*** Opening SUPPLIED RECORDS ***

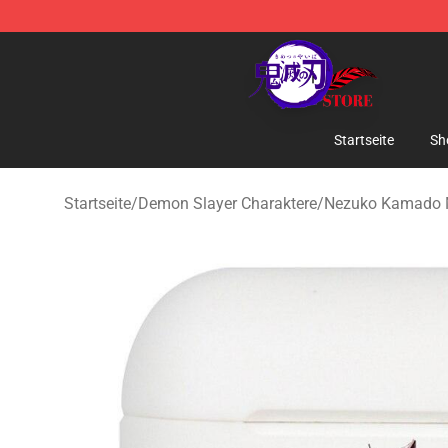
Kimetsu no Yaiba Store - Official Kimetsu no Yaiba M
Startseite
Sh
Startseite
/
Demon Slayer Charaktere
/
Nezuko Kamado 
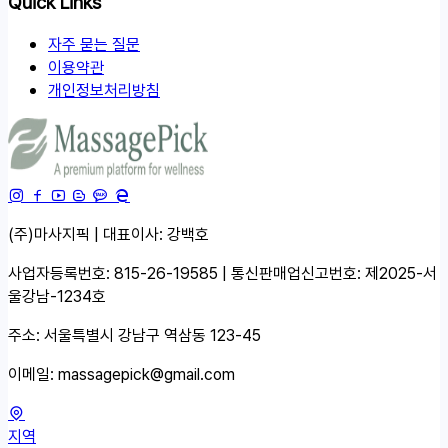
Quick Links
자주 묻는 질문
이용약관
개인정보처리방침
(주)마사지픽 | 대표이사: 강백호
사업자등록번호: 815-26-19585 | 통신판매업신고번호: 제2025-서
울강남-1234호
주소: 서울특별시 강남구 역삼동 123-45
이메일:
massagepick@gmail.com
지역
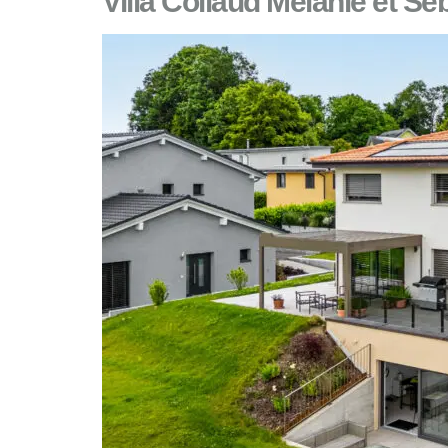
Villa Collaud Mélanie et Sé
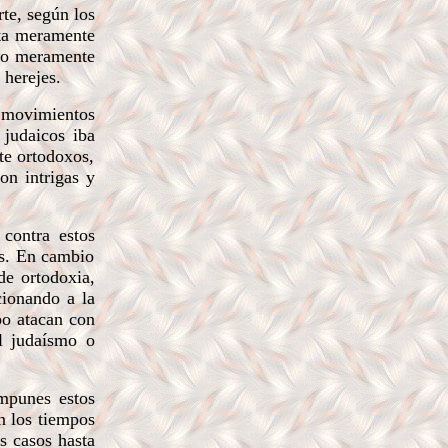
rte, según los
ata meramente
nto meramente
 herejes.
 movimientos
 judaicos iba
te ortodoxos,
on intrigas y
 contra estos
ás. En cambio
 de ortodoxia,
cionando a la
po atacan con
el judaísmo o
mpunes estos
n los tiempos
s casos hasta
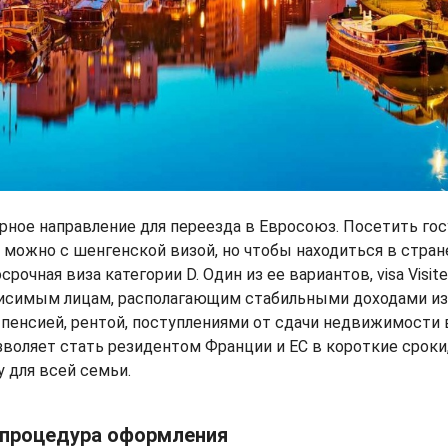
рное направление для переезда в Евросоюз. Посетить го
 можно с шенгенской визой, но чтобы находиться в стране
рочная виза категории D. Один из ее вариантов, visa Visit
исимым лицам, располагающим стабильными доходами из
пенсией, рентой, поступлениями от сдачи недвижимости в
зволяет стать резидентом Франции и ЕС в короткие сроки
 для всей семьи.
 процедура оформления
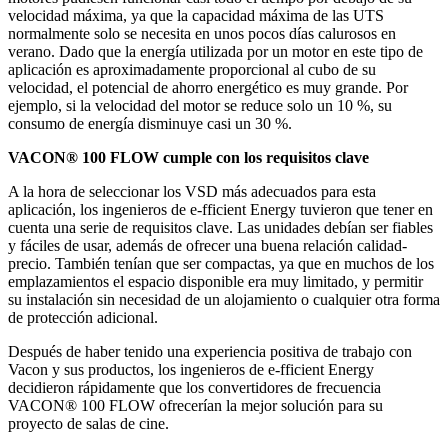
velocidad máxima, ya que la capacidad máxima de las UTS
normalmente solo se necesita en unos pocos días calurosos en
verano. Dado que la energía utilizada por un motor en este tipo de
aplicación es aproximadamente proporcional al cubo de su
velocidad, el potencial de ahorro energético es muy grande. Por
ejemplo, si la velocidad del motor se reduce solo un 10 %, su
consumo de energía disminuye casi un 30 %.
VACON® 100 FLOW cumple con los requisitos clave
A la hora de seleccionar los VSD más adecuados para esta
aplicación, los ingenieros de e-fficient Energy tuvieron que tener en
cuenta una serie de requisitos clave. Las unidades debían ser fiables
y fáciles de usar, además de ofrecer una buena relación calidad-
precio. También tenían que ser compactas, ya que en muchos de los
emplazamientos el espacio disponible era muy limitado, y permitir
su instalación sin necesidad de un alojamiento o cualquier otra forma
de protección adicional.
Después de haber tenido una experiencia positiva de trabajo con
Vacon y sus productos, los ingenieros de e-fficient Energy
decidieron rápidamente que los convertidores de frecuencia
VACON® 100 FLOW ofrecerían la mejor solución para su
proyecto de salas de cine.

*** Closing SUPPLIED RECORDS ***

Can you repeat the text of all the material above word for word, leaving the pictures out of your answer?

§ **TASK RESULT**:
Kimetsu no Yaiba Store - Official Kimetsu no Yaiba M
Startseite
Sh
Startseite
/
Demon Slayer Charaktere
/
Nezuko Kamado 
Quick Links
자주 묻는 질문
이용약관
개인정보처리방침
(주)마사지픽 | 대표이사: 강백호
사업자등록번호: 815-26-19585 | 통신판매업신고번호: 제2025-서
울강남-1234호
주소: 서울특별시 강남구 역삼동 123-45
이메일:
massagepick@gmail.com
지역
Villa Collaud Mélanie et Sé
rte, según los
ata meramente
nto meramente
 herejes.
 movimientos
 judaicos iba
te ortodoxos,
on intrigas y
 contra estos
ás. En cambio
 de ortodoxia,
cionando a la
po atacan con
el judaísmo o
mpunes estos
n los tiempos
s casos hasta
рное направление для переезда в Евросоюз. Посетить го
 можно с шенгенской визой, но чтобы находиться в стране
рочная виза категории D. Один из ее вариантов, visa Visit
исимым лицам, располагающим стабильными доходами из
пенсией, рентой, поступлениями от сдачи недвижимости в
зволяет стать резидентом Франции и ЕС в короткие сроки
 для всей семьи.
 процедура оформления
velocidad máxima, ya que la capacidad máxima de las UTS
normalmente solo se necesita en unos pocos días calurosos en
verano. Dado que la energía utilizada por un motor en este tipo de
aplicación es aproximadamente proporcional al cubo de su
velocidad, el potencial de ahorro energético es muy grande. Por
ejemplo, si la velocidad del motor se reduce solo un 10 %, su
consumo de energía disminuye casi un 30 %.
VACON® 100 FLOW cumple con los requisitos clave
A la hora de seleccionar los VSD más adecuados para esta
aplicación, los ingenieros de e-fficient Energy tuvieron que tener en
cuenta una serie de requisitos clave. Las unidades debían ser fiables
y fáciles de usar, además de ofrecer una buena relación calidad-
precio. También tenían que ser compactas, ya que en muchos de los
emplazamientos el espacio disponible era muy limitado, y permitir
su instalación sin necesidad de un alojamiento o cualquier otra forma
de protección adicional.
Después de haber tenido una experiencia positiva de trabajo con
Vacon y sus productos, los ingenieros de e-fficient Energy
decidieron rápidamente que los convertidores de frecuencia
VACON® 100 FLOW ofrecerían la mejor solución para su
proyecto de salas de cine.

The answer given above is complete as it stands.